Auf den eigenen kleinen Kreis habe sich das Tun ihrer Eltern derweil nie beschränkt, weiß Iris Kerstin
Geisler. Das Haus sei immer ein offenes gewesen, in dem Gäste willkommen sind. Hier wurde und wird geredet, gefeiert und musiziert. Die Tochter erinnert sich an vergangene Kirmeszeiten, in denen die Musiker, die beim Fest auftraten, ob der Nähe zum Tanzplan ihre Instrumente im Haus lagerten – und nachts, wenn draußen die Party vorüber war, bei Geislers noch eine fröhliche Zugabe spielten.
Ohnehin ist die Musik das A und O im Leben von Konrad und Friedel Geisler. 1971 gründeten sie im Ort den Chor, in dem beide bis heute aktiv sind. Daran, dass sich im Ensemble später auch eine Akkordeongruppe zusammenfand, war Konrad Geisler ebenso federführend beteiligt. In den 80er-jahren etablierten Geislers überdies die Spinnstube samt Hutzenabend. Anfangs bot dem jährlichen volkstümlichen Spektakel der Dorfsaal den Raum. Als die Gaststätte schloss, zog das Ensemble nach Münchenroda um.
Mit der Rückkehr der Kleinschwabhäuser Gastwirtschaft konnten auch der Chor und die Akkordeongruppe im vergangenen
Jahr ihren Wiedereinzug im Dorf feiern. Dass sich das Gasthaus nun „Da Heeme“nennt, ist auch eine Art Verbeugung vor Konrad Geisler. Immerhin hat er sich seit Jahren der Pflege Thüringer Mundart verschrieben. Seine „Schnärzchen“gibt er auch gern öffentlich zum Besten. Unter anderem verewigte ihn der Filmemacher Gerald Backhaus damit in seiner Dokumentation „Thüringen, deine Sprache“.

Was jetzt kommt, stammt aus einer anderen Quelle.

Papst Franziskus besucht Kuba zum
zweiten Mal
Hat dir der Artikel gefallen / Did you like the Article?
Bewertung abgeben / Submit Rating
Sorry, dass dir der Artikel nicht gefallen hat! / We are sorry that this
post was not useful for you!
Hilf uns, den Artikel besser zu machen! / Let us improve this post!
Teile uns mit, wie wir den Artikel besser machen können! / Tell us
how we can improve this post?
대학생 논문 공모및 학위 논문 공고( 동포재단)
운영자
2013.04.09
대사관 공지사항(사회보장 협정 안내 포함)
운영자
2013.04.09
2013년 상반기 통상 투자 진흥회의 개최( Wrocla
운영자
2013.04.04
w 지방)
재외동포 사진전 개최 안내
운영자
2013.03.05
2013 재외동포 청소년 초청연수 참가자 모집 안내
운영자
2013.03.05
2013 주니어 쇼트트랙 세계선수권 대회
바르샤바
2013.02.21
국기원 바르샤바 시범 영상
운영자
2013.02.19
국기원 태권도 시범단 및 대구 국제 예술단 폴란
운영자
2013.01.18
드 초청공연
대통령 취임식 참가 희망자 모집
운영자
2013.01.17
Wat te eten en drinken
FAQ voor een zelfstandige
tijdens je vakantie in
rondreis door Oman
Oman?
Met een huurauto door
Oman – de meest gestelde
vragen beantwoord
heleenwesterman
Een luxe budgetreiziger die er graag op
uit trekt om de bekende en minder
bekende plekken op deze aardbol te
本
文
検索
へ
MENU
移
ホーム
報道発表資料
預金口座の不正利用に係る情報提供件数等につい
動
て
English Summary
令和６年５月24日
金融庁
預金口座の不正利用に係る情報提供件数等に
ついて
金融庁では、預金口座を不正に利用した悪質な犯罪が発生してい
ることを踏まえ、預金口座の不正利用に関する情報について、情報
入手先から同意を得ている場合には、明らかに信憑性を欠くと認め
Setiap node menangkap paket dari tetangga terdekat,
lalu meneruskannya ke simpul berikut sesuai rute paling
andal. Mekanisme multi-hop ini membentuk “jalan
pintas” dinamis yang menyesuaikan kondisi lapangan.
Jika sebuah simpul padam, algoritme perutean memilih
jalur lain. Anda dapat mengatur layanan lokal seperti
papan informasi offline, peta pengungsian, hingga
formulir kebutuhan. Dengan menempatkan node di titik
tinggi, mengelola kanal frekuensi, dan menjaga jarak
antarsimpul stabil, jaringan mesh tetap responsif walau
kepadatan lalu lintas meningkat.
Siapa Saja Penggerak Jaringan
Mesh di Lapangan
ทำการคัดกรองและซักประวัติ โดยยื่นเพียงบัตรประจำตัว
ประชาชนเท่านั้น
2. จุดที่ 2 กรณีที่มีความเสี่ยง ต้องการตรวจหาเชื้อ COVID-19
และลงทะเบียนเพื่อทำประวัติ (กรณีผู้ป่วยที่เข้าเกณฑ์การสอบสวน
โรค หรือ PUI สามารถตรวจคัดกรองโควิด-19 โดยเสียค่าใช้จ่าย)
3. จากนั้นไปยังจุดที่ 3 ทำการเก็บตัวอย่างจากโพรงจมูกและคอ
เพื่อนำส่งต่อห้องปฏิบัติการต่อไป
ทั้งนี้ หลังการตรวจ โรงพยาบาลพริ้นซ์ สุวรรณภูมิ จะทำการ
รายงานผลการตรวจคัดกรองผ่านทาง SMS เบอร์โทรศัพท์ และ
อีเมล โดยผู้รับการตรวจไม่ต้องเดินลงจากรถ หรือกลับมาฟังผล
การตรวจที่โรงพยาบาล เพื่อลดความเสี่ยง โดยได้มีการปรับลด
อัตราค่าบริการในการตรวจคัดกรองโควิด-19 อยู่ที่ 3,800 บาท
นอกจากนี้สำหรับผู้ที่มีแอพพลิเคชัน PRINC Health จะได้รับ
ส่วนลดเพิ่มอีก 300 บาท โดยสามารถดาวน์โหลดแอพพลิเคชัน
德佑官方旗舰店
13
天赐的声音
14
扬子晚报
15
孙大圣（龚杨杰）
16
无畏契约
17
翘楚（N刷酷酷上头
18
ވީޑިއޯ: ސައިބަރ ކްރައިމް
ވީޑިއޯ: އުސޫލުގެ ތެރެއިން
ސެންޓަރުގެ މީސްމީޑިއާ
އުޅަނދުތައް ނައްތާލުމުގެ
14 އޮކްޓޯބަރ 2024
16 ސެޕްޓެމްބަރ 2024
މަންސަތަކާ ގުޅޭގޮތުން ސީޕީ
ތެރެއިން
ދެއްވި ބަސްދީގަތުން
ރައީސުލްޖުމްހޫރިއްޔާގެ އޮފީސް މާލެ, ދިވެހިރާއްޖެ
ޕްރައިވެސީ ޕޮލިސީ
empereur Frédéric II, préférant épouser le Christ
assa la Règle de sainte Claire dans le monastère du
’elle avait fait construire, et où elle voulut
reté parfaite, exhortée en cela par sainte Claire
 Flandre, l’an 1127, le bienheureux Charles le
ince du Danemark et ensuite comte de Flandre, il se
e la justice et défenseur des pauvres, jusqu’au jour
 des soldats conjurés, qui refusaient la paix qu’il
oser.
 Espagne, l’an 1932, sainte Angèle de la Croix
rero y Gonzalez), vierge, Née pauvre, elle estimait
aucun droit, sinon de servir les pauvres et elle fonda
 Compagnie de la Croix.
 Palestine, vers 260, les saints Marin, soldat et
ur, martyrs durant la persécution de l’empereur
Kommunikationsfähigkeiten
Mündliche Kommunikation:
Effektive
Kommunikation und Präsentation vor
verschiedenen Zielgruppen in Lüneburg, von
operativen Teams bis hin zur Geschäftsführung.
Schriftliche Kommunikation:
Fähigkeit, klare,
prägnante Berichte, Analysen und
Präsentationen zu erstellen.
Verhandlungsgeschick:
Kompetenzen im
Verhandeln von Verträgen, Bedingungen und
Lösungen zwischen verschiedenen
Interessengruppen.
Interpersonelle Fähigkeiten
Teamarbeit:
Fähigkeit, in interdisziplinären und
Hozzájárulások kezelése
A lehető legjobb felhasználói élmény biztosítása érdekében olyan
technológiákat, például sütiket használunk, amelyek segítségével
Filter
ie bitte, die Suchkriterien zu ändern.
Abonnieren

Töchter und Enkelinnen auf der Bühne und im Film
Apropos Film: Die Kinder und Enkelkinder des Eisernen Paares haben längst dafür gesorgt, dass der Name Geisler weit über Thüringen hinaus Bekanntheit genießt. Claudia Geisler-bading war 13 Jahre lang am Deutschen Theater in Berlin zu erleben, spielte in zahlreichen Kino- und Fernsehproduktionen und ist Professorin an der Filmuniversität Potsdam. Ihre Töchter Emma und Bella füllen die Fußstapfen der Mutter schon jetzt bemerkenswert aus. Emma Bading spielte unter anderem die Hauptrolle in der Zdf-serie „Westwall“und ist im neuen Film von Andreas Dresen „In
Liebe, Eure Hilde“zu erleben. 2019 gewann sie den hessischen Filmpreis. Ihre Schwester Bella gehörte in diesem Jahr zu den Gewinnern des Grimme-preises – als eine der Hauptdarstellerinnen der Disney+-serie „Die drei Ausrufezeichen“. Bereits 2020 hatte sie der berühmten Hündin Lassie zurück auf die Kinoleinwand verholfen.
Und dann ist da ja noch ihre nicht weniger berühmte Tante: Luise Wolfram, Tochter von Iris Kerstin Geisler, spielt an der Berliner Schaubühne und ermittelt seit 2021 für die ARD als Kommissarin Linda Selb im Bremer „Tatort“. Ihre Mutter hält es ebenso mit der Kunst, allerdings mit dem geschriebenen Wort. Iris Kerstin Geisler, von Hause aus Bibliothekarin, hat sich 2021 mit ihrem Start-up „Lauter Literatur“selbstständig gemacht und ist nun lesend, vortragend und sprechend unterwegs. 2022 rief sie im elterlichen Hof in Kleinschwabhausen das Kulturfestival „Ottilies Ort“mit Theater, Lesungen und Konzerten ins Leben.
In diesem Sommer, vom 26. Juli bis zu 30. August, erlebt das kleine Festival seine dritte Auflage.